» EXERCISE
Output the excerpt about cooking and hosting with Nothing Fancy in full, word for word, from its first sentence to its last.

» EXCERPT TO READ
Within the first page of Nothing Fancy it is clear that Roman is speaking to readers who may lack the confidence to cook and host their own gatherings and that her book is meant to “give them permission to not be perfect and the confidence to say, I’m going to try this and even if it doesn’t turn out exactly how I thought it would or as good as promised, I’m still proud of it.”

Her approach to cooking is making food taste and look good without being too fussy about it. That yes, cooking takes some planning ahead but by following straightforward recipes can also be somewhat spontaneous and casual. 

Following Roman’s advice in Nothing Fancy posed a challenge for me, someone who loves to cook and host but prefers to have as much of the preparations complete, the dishes clean and drinks mixed before my guests arrive. I forced myself (at least for the evening) to forget the tricks and tips I generally rely on to ease my own anxiety about cooking and hosting which are somewhat at odds with much of what Nothing Fancy is trying to achieve.

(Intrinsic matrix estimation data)
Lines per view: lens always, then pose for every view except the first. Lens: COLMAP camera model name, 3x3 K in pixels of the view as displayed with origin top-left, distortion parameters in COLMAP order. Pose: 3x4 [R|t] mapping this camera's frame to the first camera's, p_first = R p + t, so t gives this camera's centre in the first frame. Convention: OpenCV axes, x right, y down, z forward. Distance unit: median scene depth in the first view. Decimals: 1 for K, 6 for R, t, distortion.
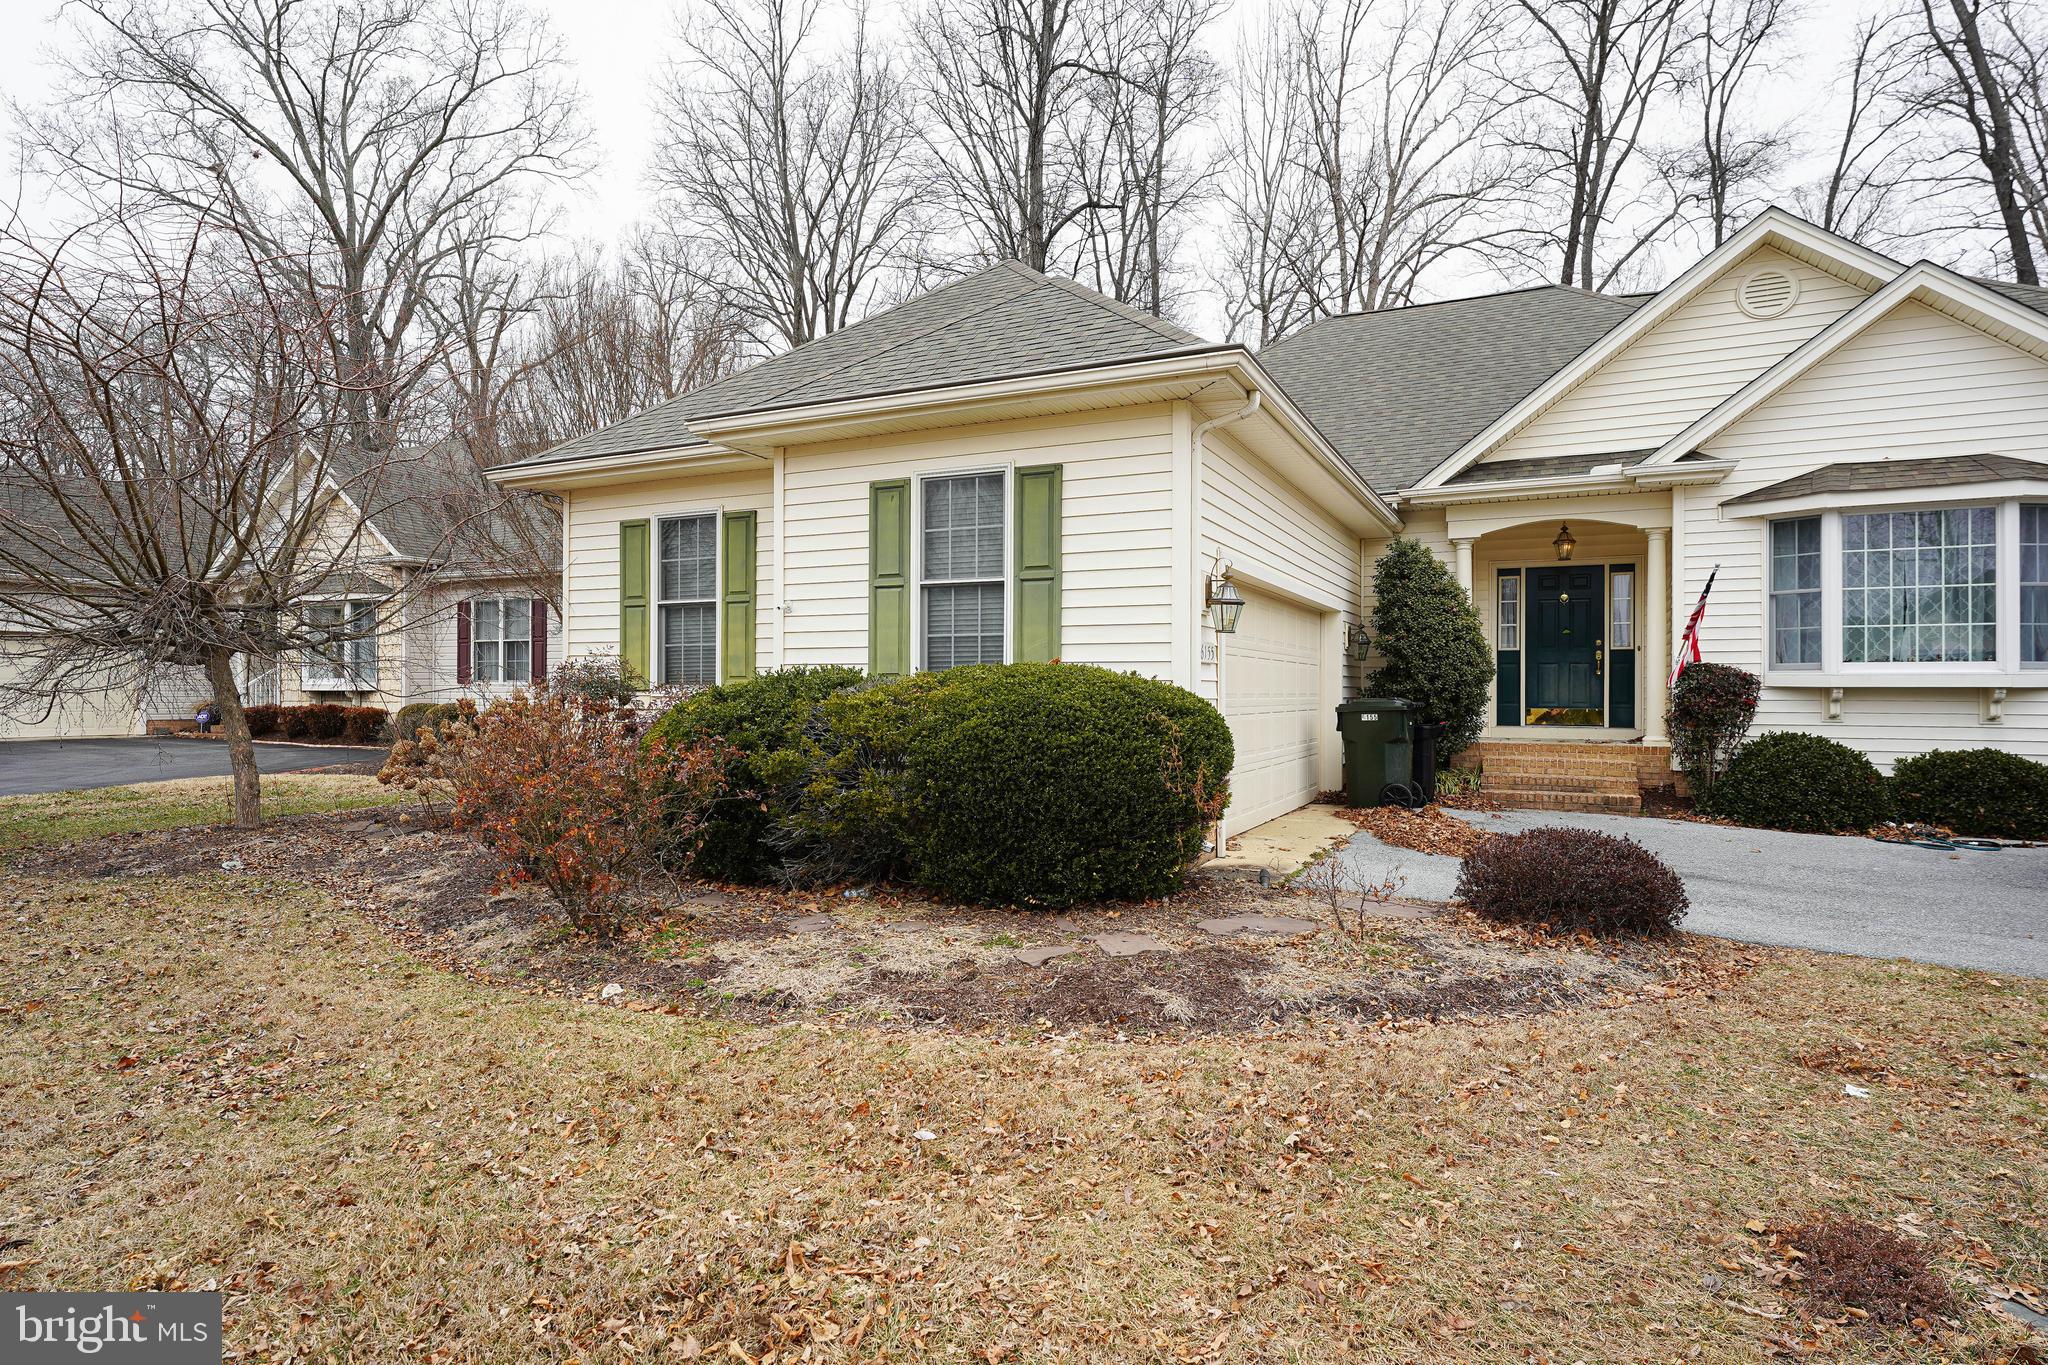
lens RADIAL K [[1070.6, 0, 1024.0], [0, 1070.6, 682.5], [0, 0, 1]] dist [0.002045, -0.001396]
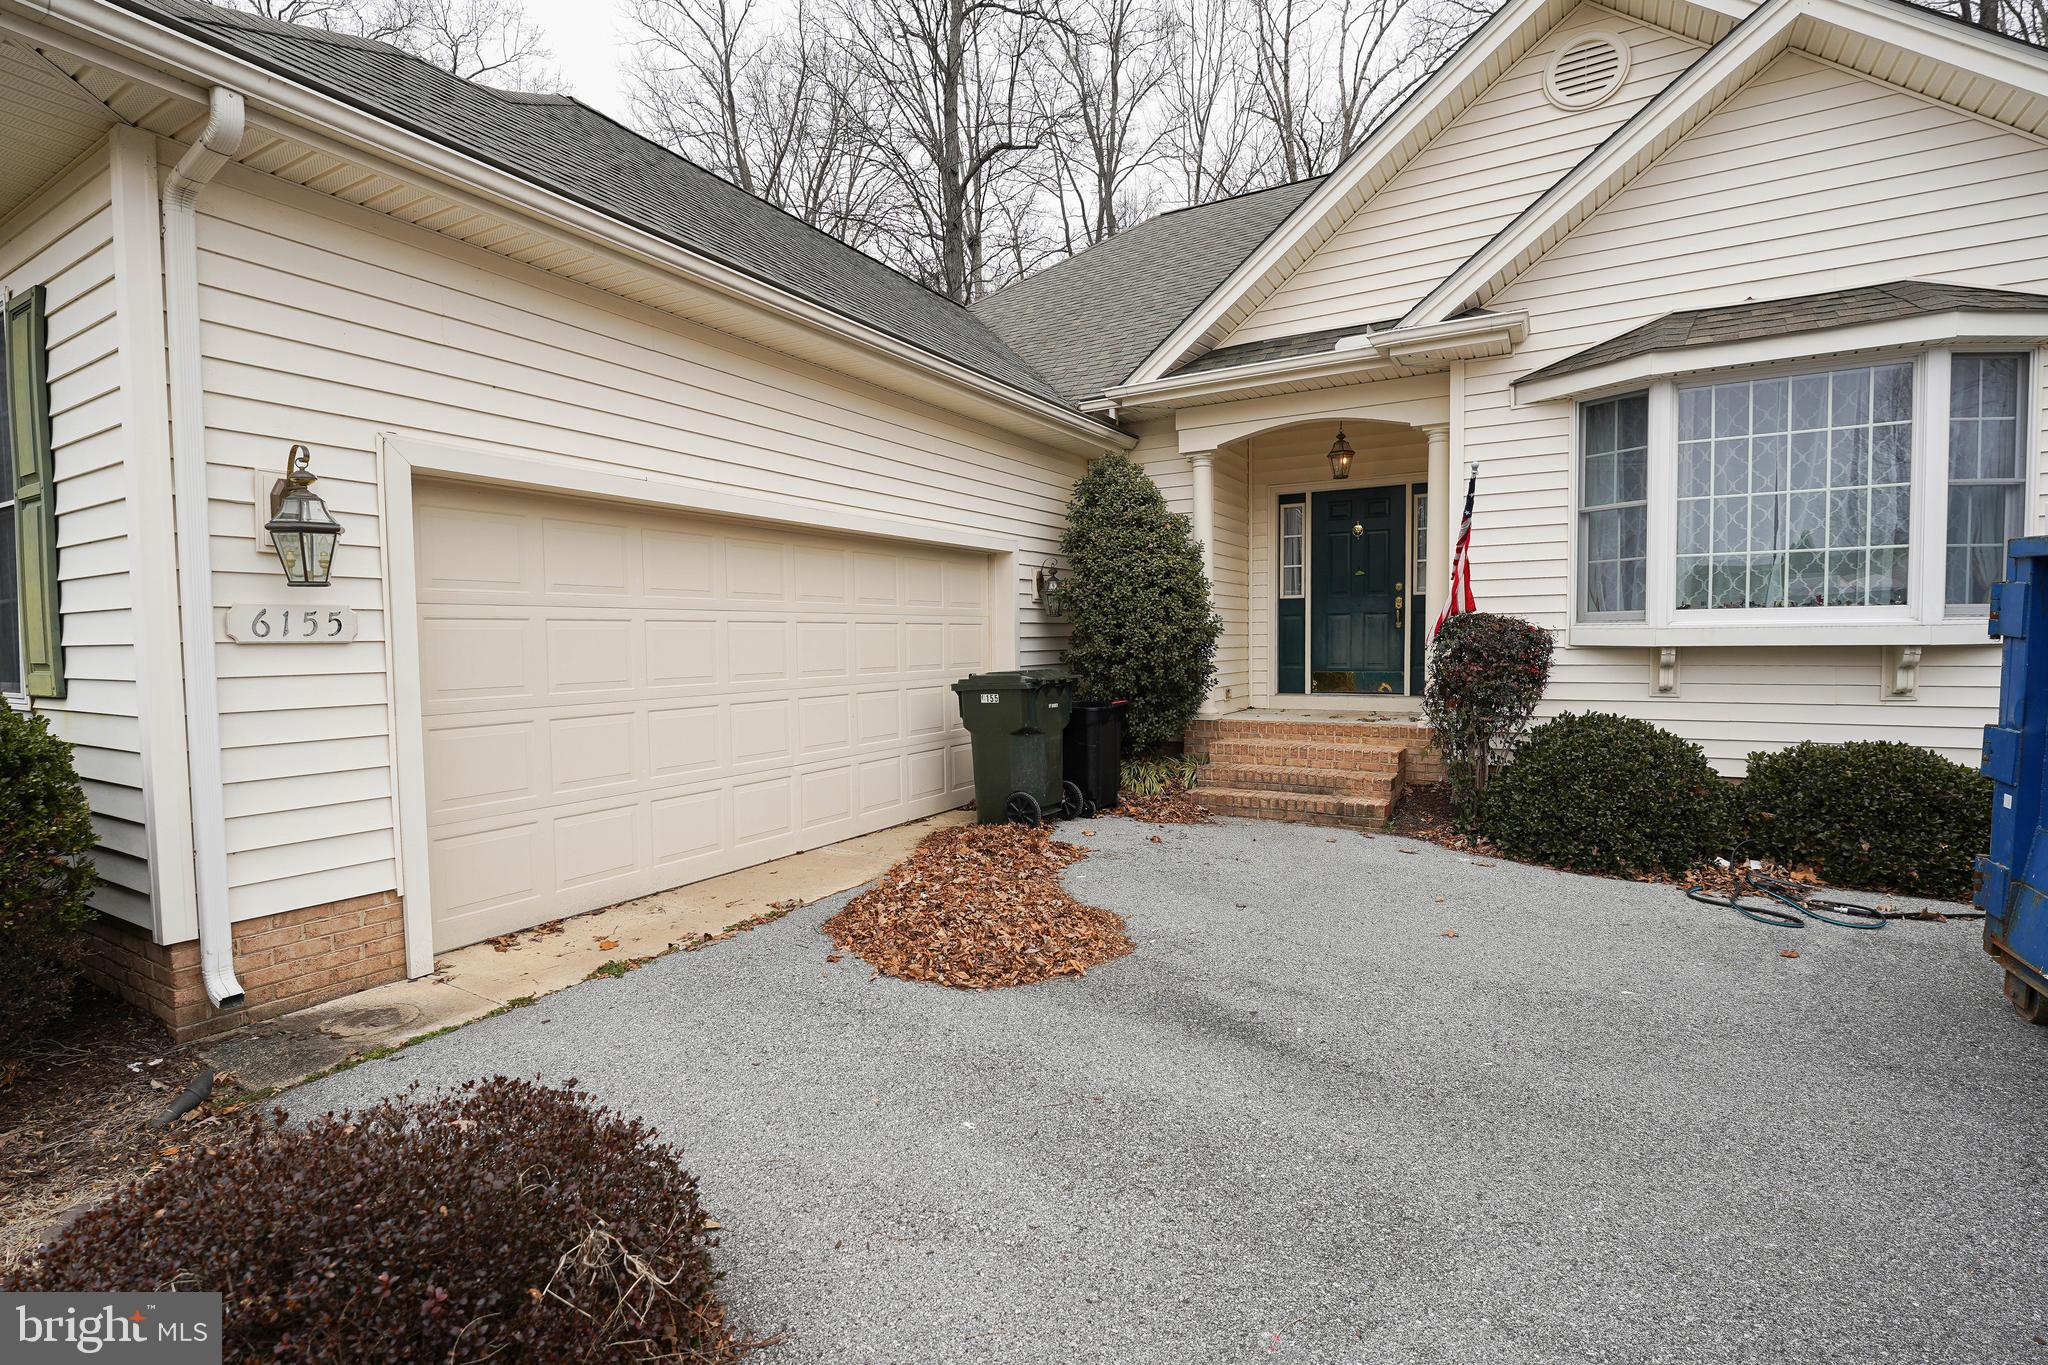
lens RADIAL K [[931.5, 0, 1024.0], [0, 931.5, 682.5], [0, 0, 1]] dist [-0.015807, 0.000089]
pose [[0.997216, -0.013348, -0.073365, 0.390317], [0.017361, 0.998372, 0.054338, -0.011431], [0.072520, -0.055460, 0.995824, 0.382759]]
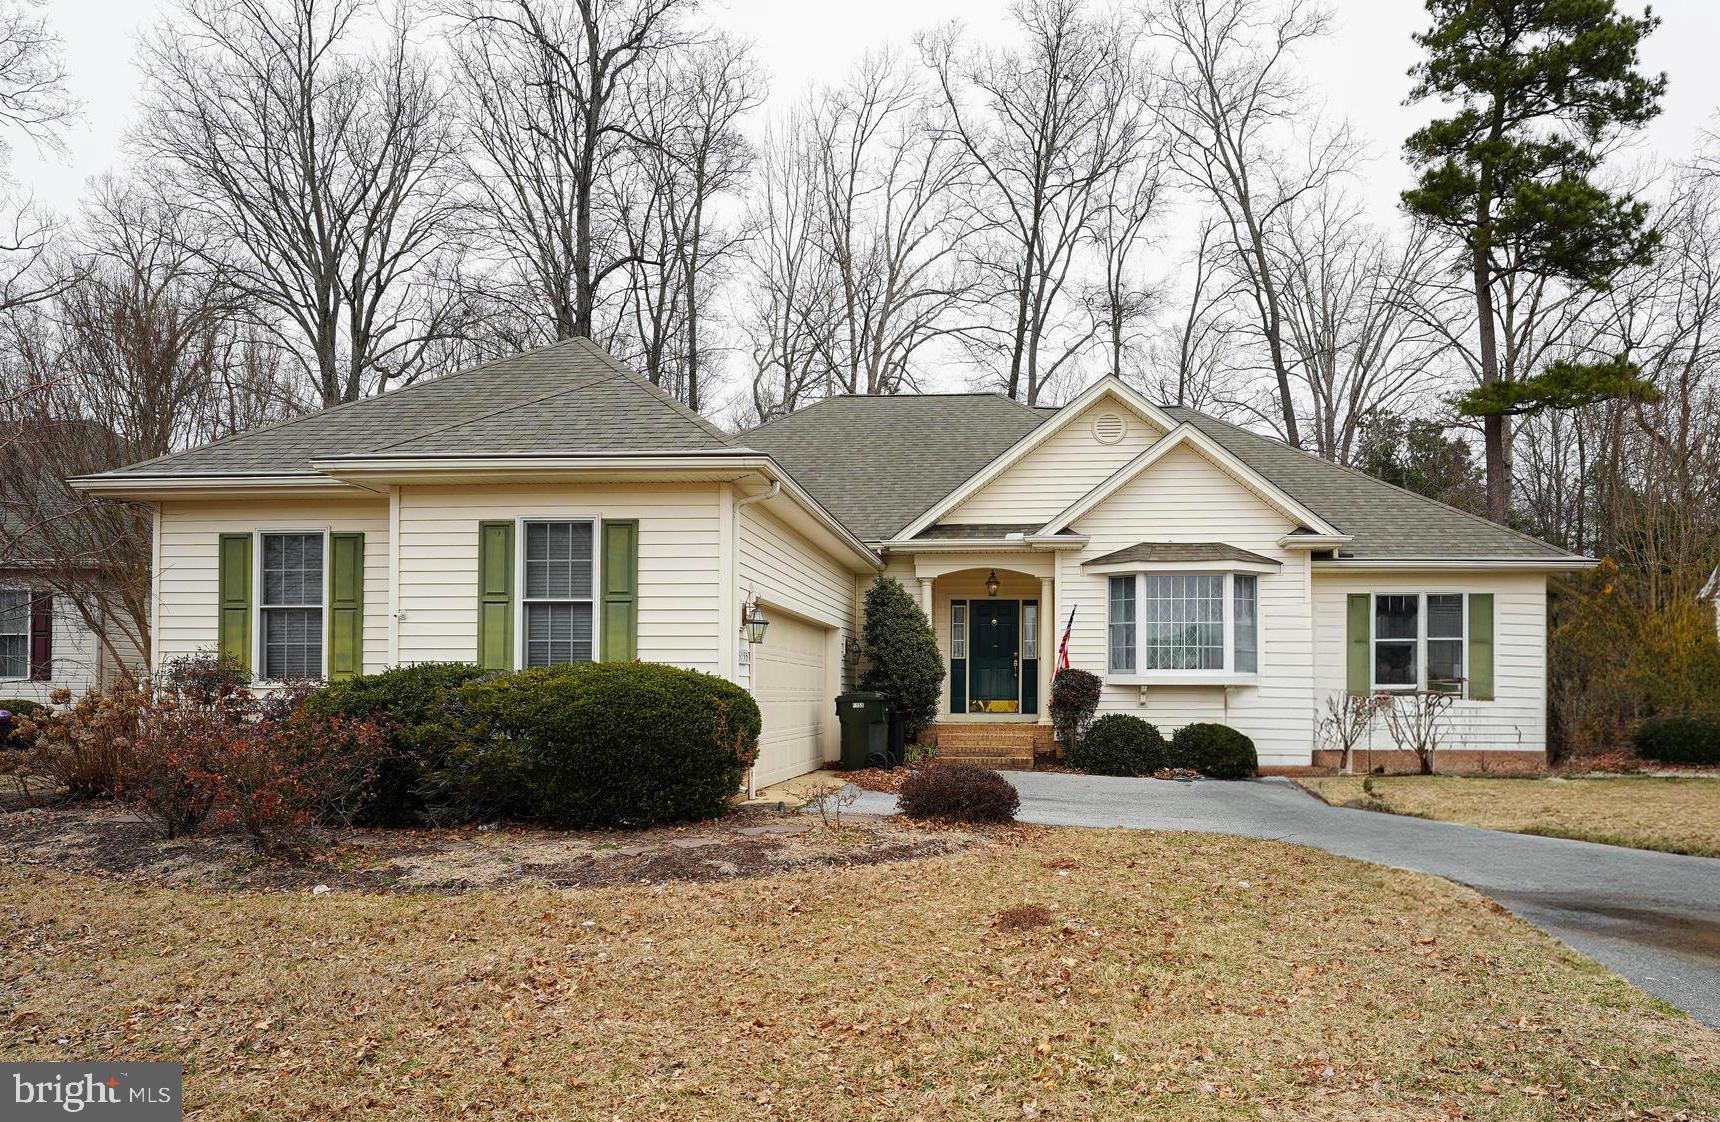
lens RADIAL K [[982.4, 0, 949.1], [0, 982.4, 685.6], [0, 0, 1]] dist [-0.002549, -0.001897]
pose [[0.927209, 0.003631, 0.374526, -0.045892], [-0.003539, 0.999993, -0.000932, 0.007718], [-0.374527, -0.000461, 0.927216, -0.227152]]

» THE ANSWER
Within the first page of Nothing Fancy it is clear that Roman is speaking to readers who may lack the confidence to cook and host their own gatherings and that her book is meant to “give them permission to not be perfect and the confidence to say, I’m going to try this and even if it doesn’t turn out exactly how I thought it would or as good as promised, I’m still proud of it.”

Her approach to cooking is making food taste and look good without being too fussy about it. That yes, cooking takes some planning ahead but by following straightforward recipes can also be somewhat spontaneous and casual. 

Following Roman’s advice in Nothing Fancy posed a challenge for me, someone who loves to cook and host but prefers to have as much of the preparations complete, the dishes clean and drinks mixed before my guests arrive. I forced myself (at least for the evening) to forget the tricks and tips I generally rely on to ease my own anxiety about cooking and hosting which are somewhat at odds with much of what Nothing Fancy is trying to achieve.